Direct observation of phosphate inhibiting the force generating capacity of myosin using a laser trap assay

The accumulation of phosphate (Pi) is believed to cause much of the loss in the force during fatigue, but the molecular basis of this effect remains poorly understood. To gain insight into this process we determined the effect of a fatiguing level of Pi (30mM) on the force‐generating capacity of a mini‐ensemble of skeletal myosin (~8molecules) interacting with a single actin filament using a three bead laser trap assay, at 100uM ATP. In the absence of Pi the average force generated displayed a bimodal Gaussian distribution with a low force peak centered at 0.30 ± 0.02 pN and second higher peak centered at 1.22 ± 0.08 pN. In the presence of Pi a low force peak centered at 0.28 ± 0.02 pN remained but the high force peak was completely absent, greatly reducing the average force produced.
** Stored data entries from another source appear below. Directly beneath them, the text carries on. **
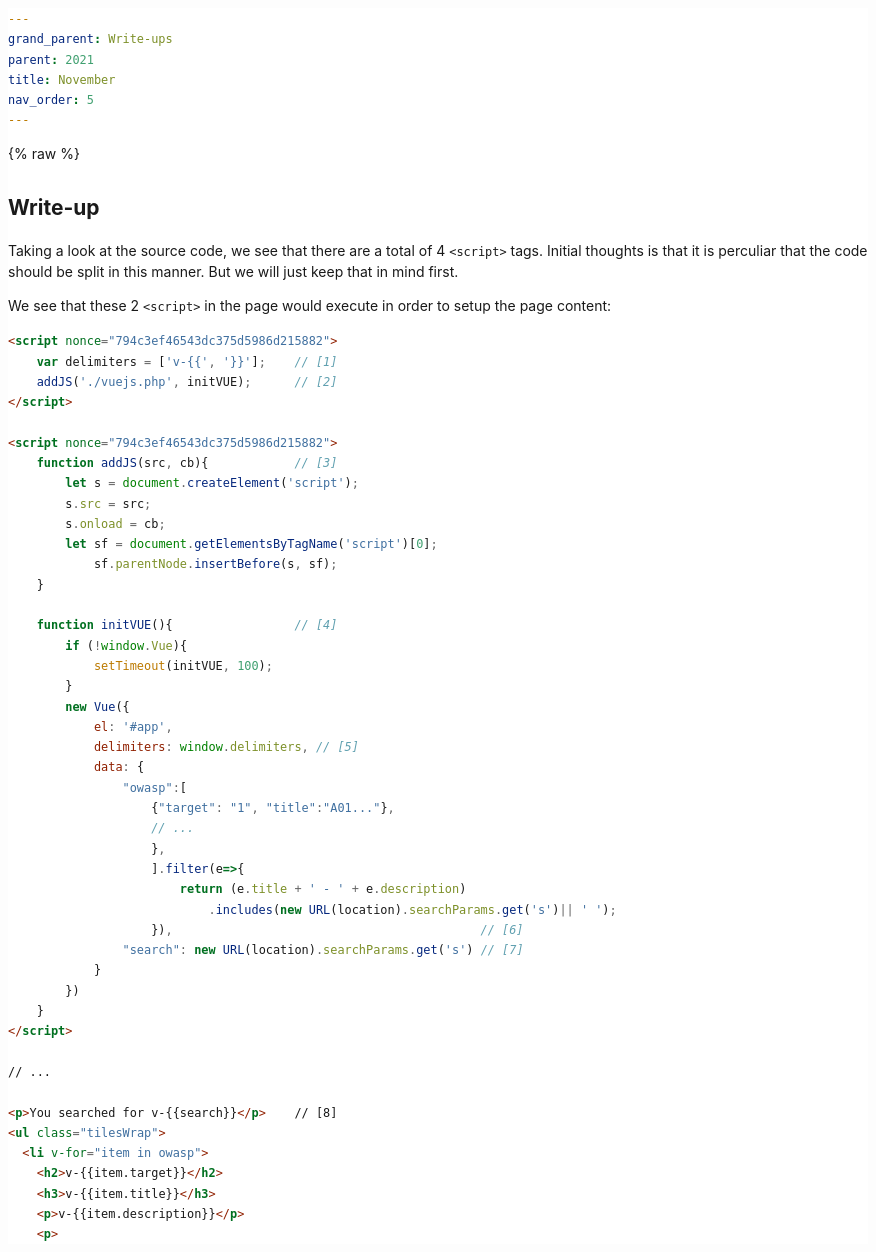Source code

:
 ```yaml
---
grand_parent: Write-ups
parent: 2021
title: November
nav_order: 5
---
```

{% raw %}
## Write-up

Taking a look at the source code, we see that there are a total of 4 `<script>` tags. Initial thoughts is that it is perculiar that the code should be split in this manner. But we will just keep that in mind first.

We see that these 2 `<script>` in the page would execute in order to setup the page content:

```html
<script nonce="794c3ef46543dc375d5986d215882">
    var delimiters = ['v-{{', '}}'];    // [1]
    addJS('./vuejs.php', initVUE);      // [2]
</script>

<script nonce="794c3ef46543dc375d5986d215882">
    function addJS(src, cb){            // [3]
        let s = document.createElement('script');
        s.src = src;                    
        s.onload = cb;                  
        let sf = document.getElementsByTagName('script')[0];
            sf.parentNode.insertBefore(s, sf);
    }
    
    function initVUE(){                 // [4]
        if (!window.Vue){
            setTimeout(initVUE, 100);
        }
        new Vue({
            el: '#app',
            delimiters: window.delimiters, // [5]
            data: {
                "owasp":[
                    {"target": "1", "title":"A01..."},
                    // ...
                    },
                    ].filter(e=>{
                        return (e.title + ' - ' + e.description)
                            .includes(new URL(location).searchParams.get('s')|| ' ');
                    }),                                           // [6]
                "search": new URL(location).searchParams.get('s') // [7]
            }
        })
    }
</script>

// ...

<p>You searched for v-{{search}}</p>    // [8]
<ul class="tilesWrap">
  <li v-for="item in owasp">
    <h2>v-{{item.target}}</h2>
    <h3>v-{{item.title}}</h3>
    <p>v-{{item.description}}</p>
    <p>
```
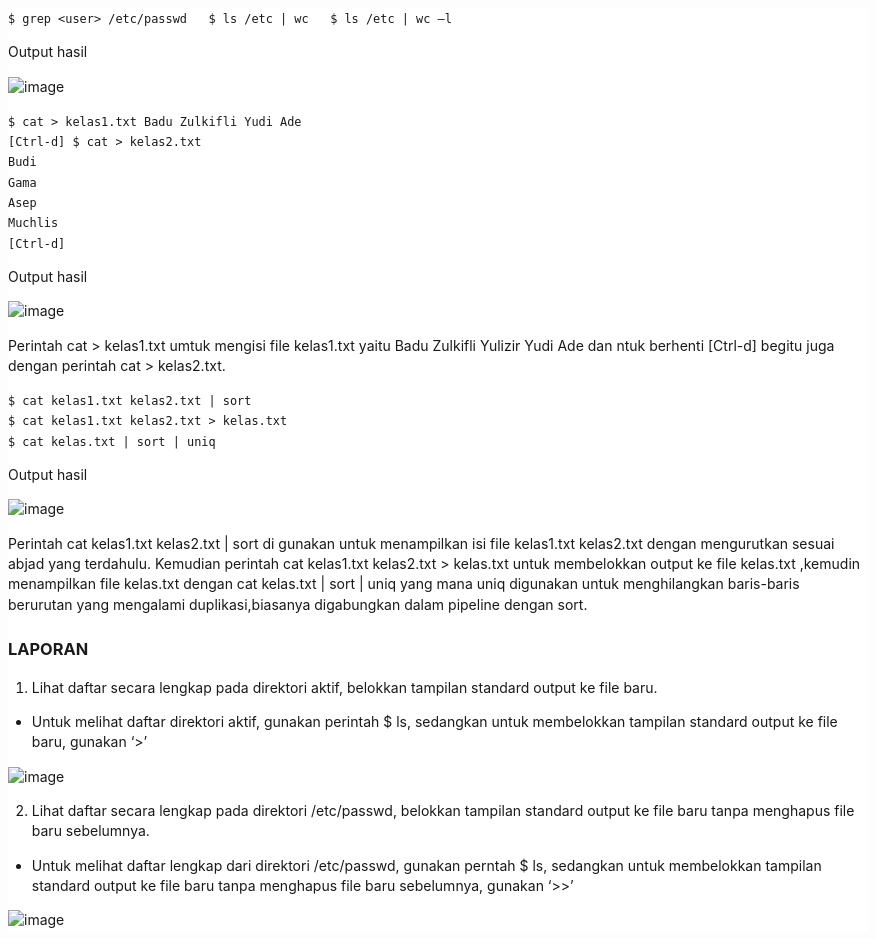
```
$ grep <user> /etc/passwd   $ ls /etc | wc   $ ls /etc | wc –l
```
Output hasil
 
![image](https://github.com/azzasalsaars/SysOP24-3123521017/assets/160559457/61a58ed6-16a8-4b45-9f5e-0b5eb1ac29b7)

```
$ cat > kelas1.txt Badu Zulkifli Yudi Ade
[Ctrl-d] $ cat > kelas2.txt
Budi
Gama
Asep
Muchlis
[Ctrl-d]
```
Output hasil

 ![image](https://github.com/azzasalsaars/SysOP24-3123521017/assets/160559457/80e9a8a2-ff01-44b2-8e00-70a0a7ca224c)

Perintah cat > kelas1.txt umtuk mengisi file kelas1.txt yaitu Badu
Zulkifli Yulizir Yudi Ade dan ntuk berhenti [Ctrl-d] begitu juga dengan perintah cat > kelas2.txt.
```
$ cat kelas1.txt kelas2.txt | sort
$ cat kelas1.txt kelas2.txt > kelas.txt
$ cat kelas.txt | sort | uniq
```
Output hasil

 ![image](https://github.com/azzasalsaars/SysOP24-3123521017/assets/160559457/5f5a18ca-0ed3-4ca4-bf3e-bdec360d5ba0)

	
Perintah cat kelas1.txt kelas2.txt | sort di gunakan untuk menampilkan isi file kelas1.txt kelas2.txt dengan mengurutkan sesuai abjad yang terdahulu. Kemudian perintah cat kelas1.txt kelas2.txt > kelas.txt untuk membelokkan output ke file kelas.txt ,kemudin menampilkan file kelas.txt dengan  cat kelas.txt | sort | uniq yang mana uniq digunakan untuk menghilangkan baris-baris berurutan yang mengalami duplikasi,biasanya digabungkan dalam pipeline dengan sort.

### LAPORAN

1. Lihat daftar secara lengkap pada direktori aktif, belokkan tampilan standard output ke file baru.
-	Untuk melihat daftar direktori aktif, gunakan perintah $ ls, sedangkan untuk
membelokkan tampilan standard output ke file baru, gunakan ‘>’

![image](https://github.com/azzasalsaars/SysOP24-3123521017/assets/160559457/4019b52c-ad16-4d06-90ba-834938f1ee89)

2. Lihat daftar secara lengkap pada direktori /etc/passwd, belokkan tampilan
standard output ke file baru tanpa menghapus file baru sebelumnya.
- Untuk melihat daftar lengkap dari direktori /etc/passwd, gunakan perntah $ ls, sedangkan
untuk membelokkan tampilan standard output ke file baru tanpa menghapus file baru
sebelumnya, gunakan ‘>>’

 ![image](https://github.com/azzasalsaars/SysOP24-3123521017/assets/160559457/133199cf-23c4-4f39-a653-04ccc759ff88)
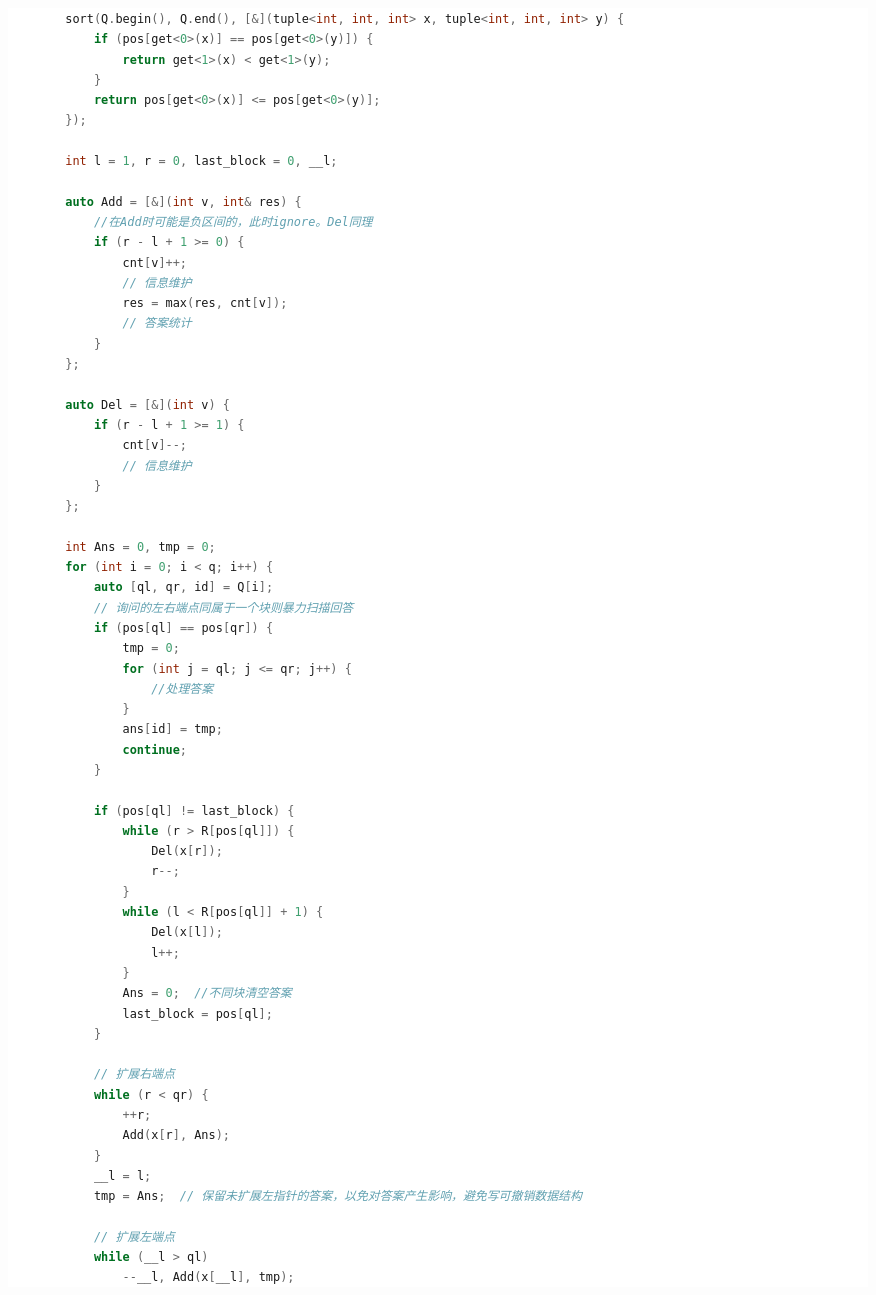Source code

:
 ```cpp
        sort(Q.begin(), Q.end(), [&](tuple<int, int, int> x, tuple<int, int, int> y) {
            if (pos[get<0>(x)] == pos[get<0>(y)]) {
                return get<1>(x) < get<1>(y);
            }
            return pos[get<0>(x)] <= pos[get<0>(y)];
        });

        int l = 1, r = 0, last_block = 0, __l;

        auto Add = [&](int v, int& res) {
            //在Add时可能是负区间的，此时ignore。Del同理
            if (r - l + 1 >= 0) {
                cnt[v]++;
                // 信息维护
                res = max(res, cnt[v]);
                // 答案统计
            }
        };

        auto Del = [&](int v) {
            if (r - l + 1 >= 1) {
                cnt[v]--;
                // 信息维护
            }
        };

        int Ans = 0, tmp = 0;
        for (int i = 0; i < q; i++) {
            auto [ql, qr, id] = Q[i];
            // 询问的左右端点同属于一个块则暴力扫描回答
            if (pos[ql] == pos[qr]) {
                tmp = 0;
                for (int j = ql; j <= qr; j++) {
                    //处理答案
                }
                ans[id] = tmp;
                continue;
            }

            if (pos[ql] != last_block) {
                while (r > R[pos[ql]]) {
                    Del(x[r]);
                    r--;
                }
                while (l < R[pos[ql]] + 1) {
                    Del(x[l]);
                    l++;
                }
                Ans = 0;  //不同块清空答案
                last_block = pos[ql];
            }

            // 扩展右端点
            while (r < qr) {
                ++r;
                Add(x[r], Ans);
            }
            __l = l;
            tmp = Ans;  // 保留未扩展左指针的答案，以免对答案产生影响，避免写可撤销数据结构

            // 扩展左端点
            while (__l > ql)
                --__l, Add(x[__l], tmp);
```
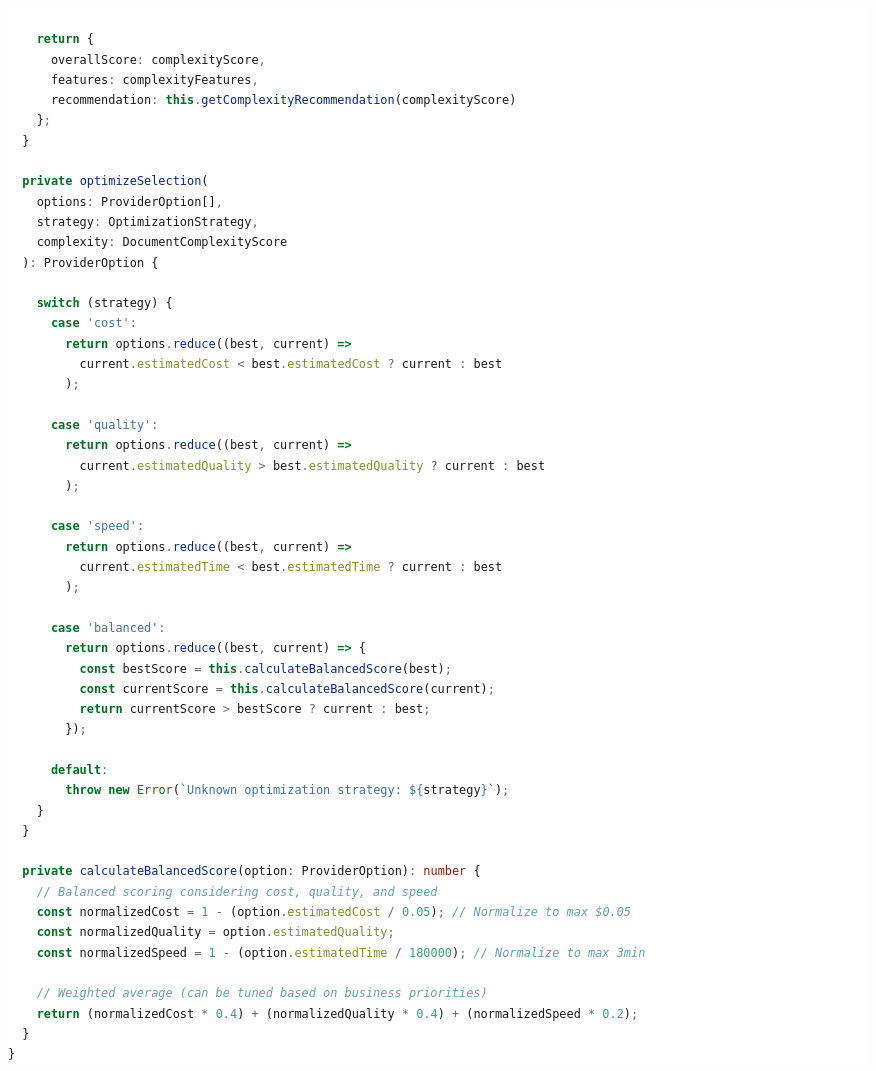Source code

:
 ```typescript
    
    return {
      overallScore: complexityScore,
      features: complexityFeatures,
      recommendation: this.getComplexityRecommendation(complexityScore)
    };
  }
  
  private optimizeSelection(
    options: ProviderOption[],
    strategy: OptimizationStrategy,
    complexity: DocumentComplexityScore
  ): ProviderOption {
    
    switch (strategy) {
      case 'cost':
        return options.reduce((best, current) => 
          current.estimatedCost < best.estimatedCost ? current : best
        );
        
      case 'quality':
        return options.reduce((best, current) => 
          current.estimatedQuality > best.estimatedQuality ? current : best
        );
        
      case 'speed':
        return options.reduce((best, current) => 
          current.estimatedTime < best.estimatedTime ? current : best
        );
        
      case 'balanced':
        return options.reduce((best, current) => {
          const bestScore = this.calculateBalancedScore(best);
          const currentScore = this.calculateBalancedScore(current);
          return currentScore > bestScore ? current : best;
        });
        
      default:
        throw new Error(`Unknown optimization strategy: ${strategy}`);
    }
  }
  
  private calculateBalancedScore(option: ProviderOption): number {
    // Balanced scoring considering cost, quality, and speed
    const normalizedCost = 1 - (option.estimatedCost / 0.05); // Normalize to max $0.05
    const normalizedQuality = option.estimatedQuality;
    const normalizedSpeed = 1 - (option.estimatedTime / 180000); // Normalize to max 3min
    
    // Weighted average (can be tuned based on business priorities)
    return (normalizedCost * 0.4) + (normalizedQuality * 0.4) + (normalizedSpeed * 0.2);
  }
}
```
The duration of the low force binding events were statistically similar in both the presence (30 ± 4ms) and absence of Pi (28 ± 3ms) as were the average displacements of these events at 14 ± 1nm and 16 ± 1nm respectively, consistent with a mix of single and double molecule binding events. The high force events generated on average 64 ± 4nm displacements lasting 75 ± 8ms, suggesting these resulted from multiple binding events before detachment from the actin filament. The overall frequency of binding events was similar in the presence (3.0/s) and absence of Pi (2.7s). Taken together these data suggest that Pi reduces the force‐generating capacity of a myosin by eliminating the ability to make the successive and simultaneous actin attachments required to generate higher forces.